Wie ist die Lage in Großbritannien, wo bislang am häufigsten mit Astrazenca geimpft wurde?

In einem Gastbeitrag im "Guardian" hatte Spiegelhalter am Montag davor gewarnt, kausale Zusammenhänge zu sehen, wo keine sind. Die klinischen Studien, die zur Zulassung des Astrazeneca-Impfstoffs in Großbritannien führten, und die Erfahrungen aus dem Impfprogramm in dem Land mit rund zehn Millionen verabreichten Dosen des Präparats hätten gezeigt, dass das Vakzin "außerordentlich sicher" sei.

Großbritannien nutzt den Impfstoff also weiter. "Wir prüfen die Berichte genau, aber angesichts der großen Anzahl verabreichter Dosen und der Häufigkeit, mit der Blutgerinnsel auf natürliche Weise auftreten können, deuten die verfügbaren Beweise nicht darauf hin, dass der Impfstoff die Ursache ist", sagte Phil Bryan von der britischen Aufsichtsbehörde für Arzneimittel (MHRA).

Ulrichs sagte gegenüber watson, er hoffe, dass Astrazeneca von den Menschen in Deutschland ebenfalls akzeptiert wird. "Denn die Daten aus Ländern, in denen er viel geimpft wird, sind sehr gut.
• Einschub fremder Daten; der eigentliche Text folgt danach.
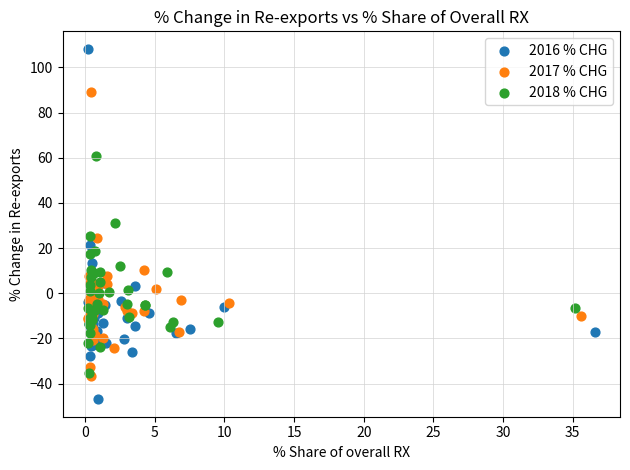

Which series reaches the minimum Y coordinate?

2016 % CHG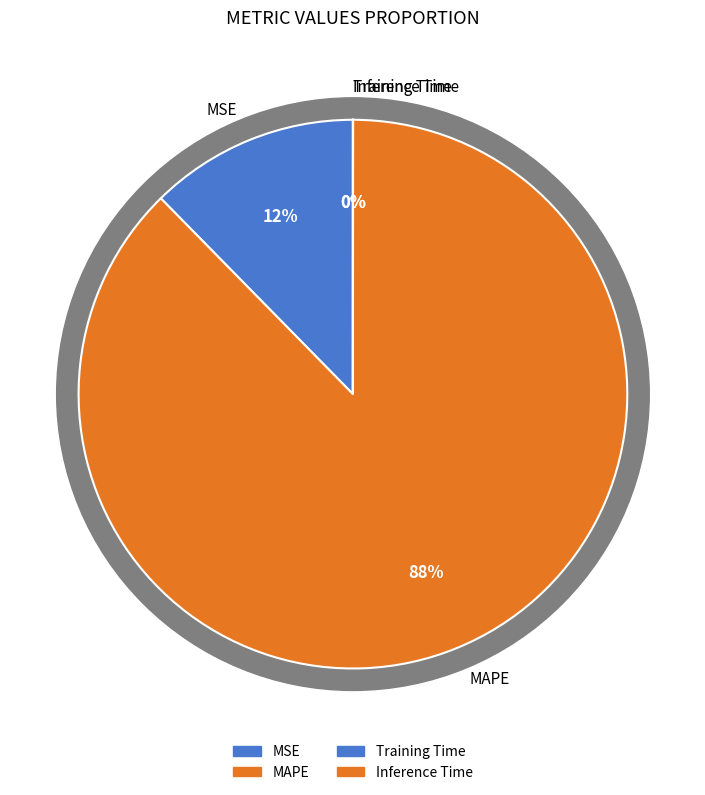

Between MAPE and Training Time, which is larger?

MAPE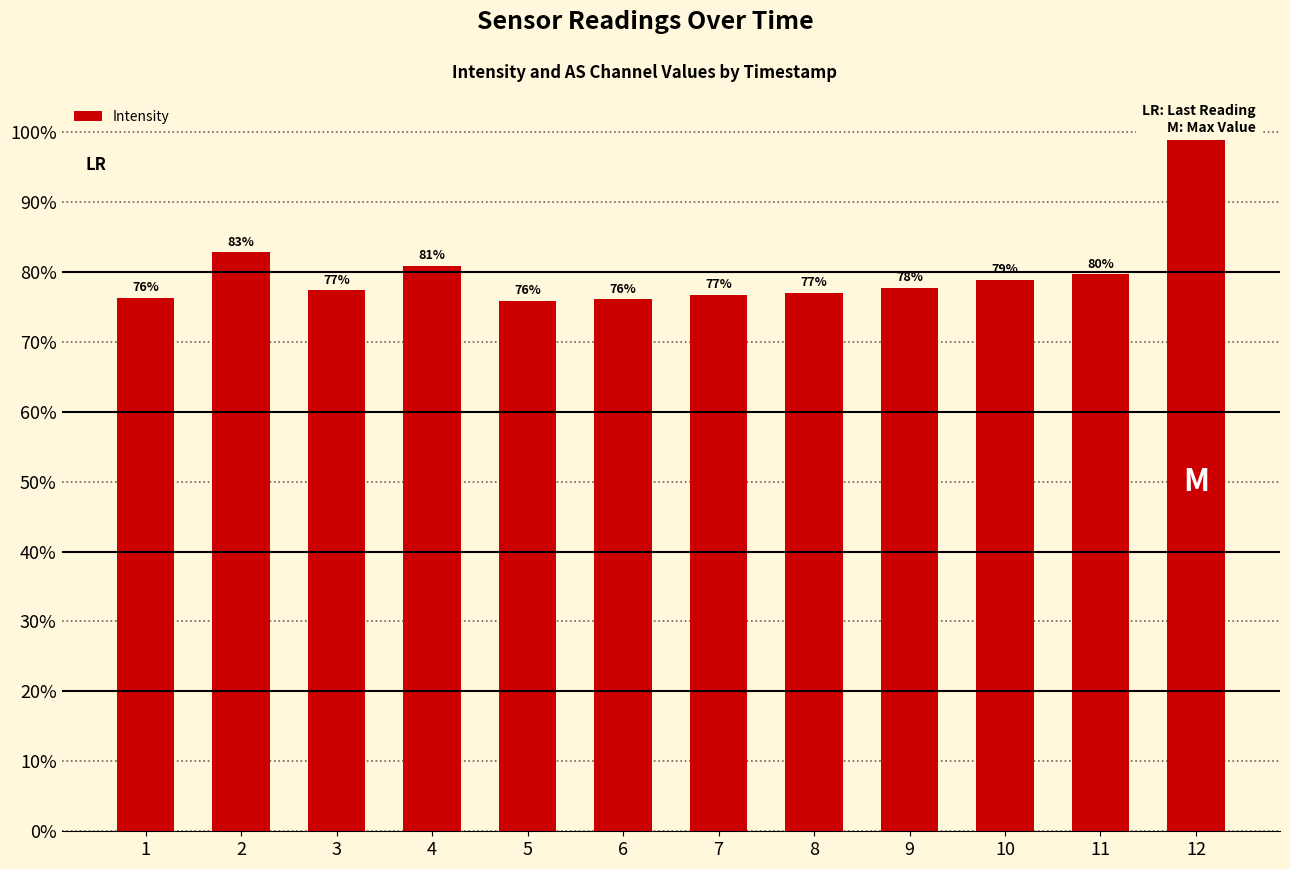

How many distinct data groups are displayed?

1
Ein Beispiel ist Großbritannien."

Wie geht es weiter mit der Impfkampagne in Deutschland?

Bereits vereinbarte Termine für die Impfung mit Astrazeneca sollten in vielen Fällen erstmal abgesagt werden. Die für Mittwochabend geplante Bund/Länder-Beratung zur weiteren Impfstrategie soll voraussichtlich verschoben werden. Es sei davon auszugehen, dass die Entscheidung der Europäischen Arzneimittelbehörde EMA am Donnerstag zum weiteren Vorgehen bei dem Impfstoff abgewartet werde, erfuhr die Deutsche Presse-Agentur am Montagabend aus mit den Vorgängen befassten Kreisen.

Die Europäische Arzneimittelbehörde (EMA) hält weiter daran fest, dass die Impfungen fortgesetzt werden könnten. Sie hat bisher keinen Zusammenhang zwischen Thrombose-Fällen und dem Astrazeneca -Impfstoff festgestellt. Die Prüfung der Fälle werde aber fortgesetzt, teilte die EMA am Montag in Amsterdam mit. Die Sicherheitsexperten wollten am Donnerstag über mögliche weitere Schritte entscheiden.

Ulrichs befürchtet, dass durch die Aussetzung das Vertrauen in Corona-Impfungen weiter geschwächt wird. Und das "völlig zu Unrecht".